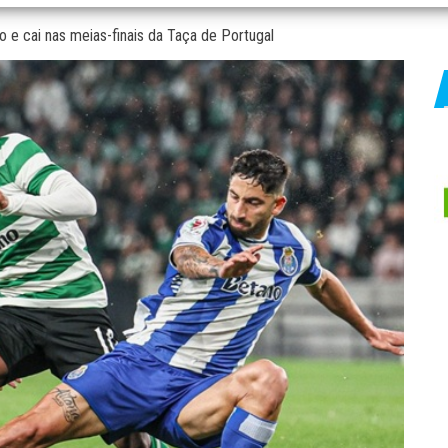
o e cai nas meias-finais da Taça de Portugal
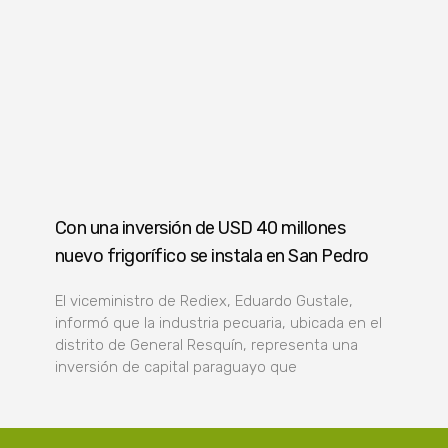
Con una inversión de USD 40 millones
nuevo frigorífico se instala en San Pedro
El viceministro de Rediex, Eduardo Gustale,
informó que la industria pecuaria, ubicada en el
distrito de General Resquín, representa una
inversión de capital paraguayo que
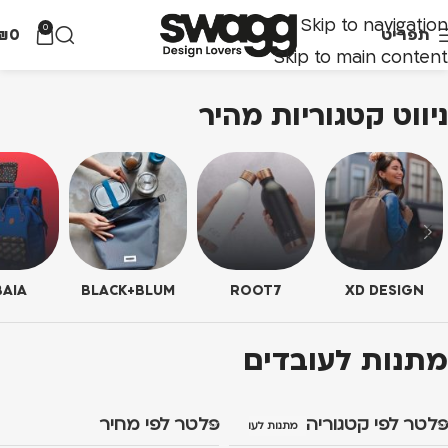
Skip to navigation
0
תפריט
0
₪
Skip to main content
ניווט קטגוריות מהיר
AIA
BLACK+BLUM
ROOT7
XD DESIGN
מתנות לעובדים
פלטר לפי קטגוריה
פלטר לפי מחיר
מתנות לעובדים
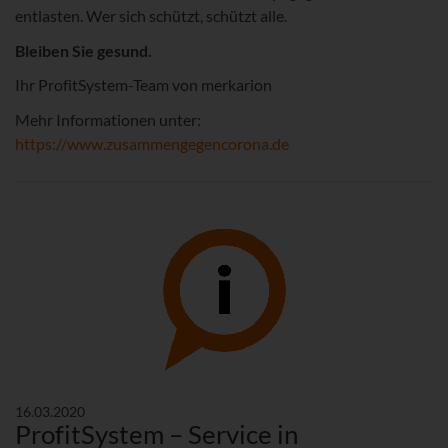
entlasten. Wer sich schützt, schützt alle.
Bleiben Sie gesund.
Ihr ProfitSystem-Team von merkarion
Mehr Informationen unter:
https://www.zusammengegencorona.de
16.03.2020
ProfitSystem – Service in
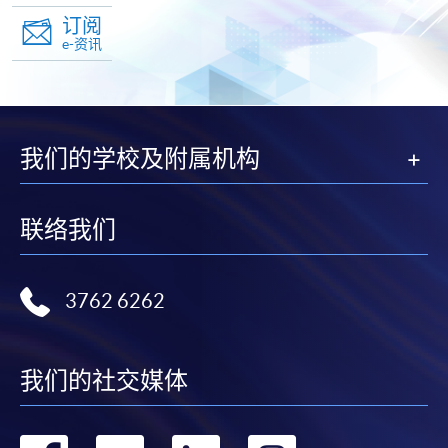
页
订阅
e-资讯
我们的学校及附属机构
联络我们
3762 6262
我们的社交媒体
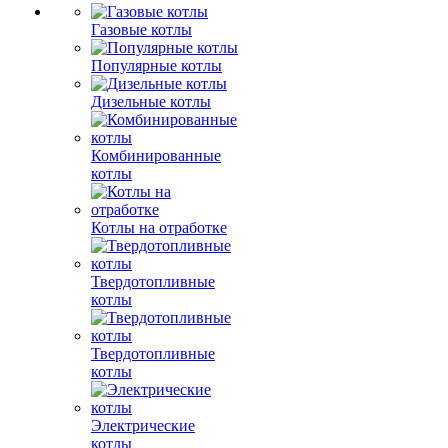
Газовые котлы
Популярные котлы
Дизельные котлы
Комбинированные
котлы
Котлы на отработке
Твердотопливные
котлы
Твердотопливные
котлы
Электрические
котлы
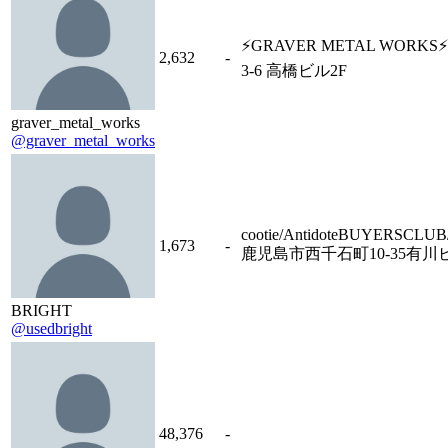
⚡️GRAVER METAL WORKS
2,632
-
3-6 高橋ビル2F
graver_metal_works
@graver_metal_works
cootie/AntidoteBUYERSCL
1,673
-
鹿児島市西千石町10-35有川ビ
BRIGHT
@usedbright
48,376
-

○ ○ ○

*TASK INSTRUCTIONS*. Exactly as written, restate the lines from the one that contains "פלטר לפי מחיר" through the final line of the data, both ends included, but leave out the pictures.

*WRITTEN RESPONSE*.
פלטר לפי מחיר
מתנות לעובדים
entlasten. Wer sich schützt, schützt alle.
Bleiben Sie gesund.
Ihr ProfitSystem-Team von merkarion
Mehr Informationen unter:
https://www.zusammengegencorona.de
16.03.2020
ProfitSystem – Service in
页
订阅
e-资讯
我们的学校及附属机构
联络我们
3762 6262
我们的社交媒体
Газовые котлы
Популярные котлы
Дизельные котлы
Комбинированные
котлы
Котлы на отработке
Твердотопливные
котлы
Твердотопливные
котлы
Электрические
котлы
⚡️GRAVER METAL WORKS
2,632
-
3-6 高橋ビル2F
graver_metal_works
@graver_metal_works
cootie/AntidoteBUYERSCL
1,673
-
鹿児島市西千石町10-35有川ビ
BRIGHT
@usedbright
48,376
-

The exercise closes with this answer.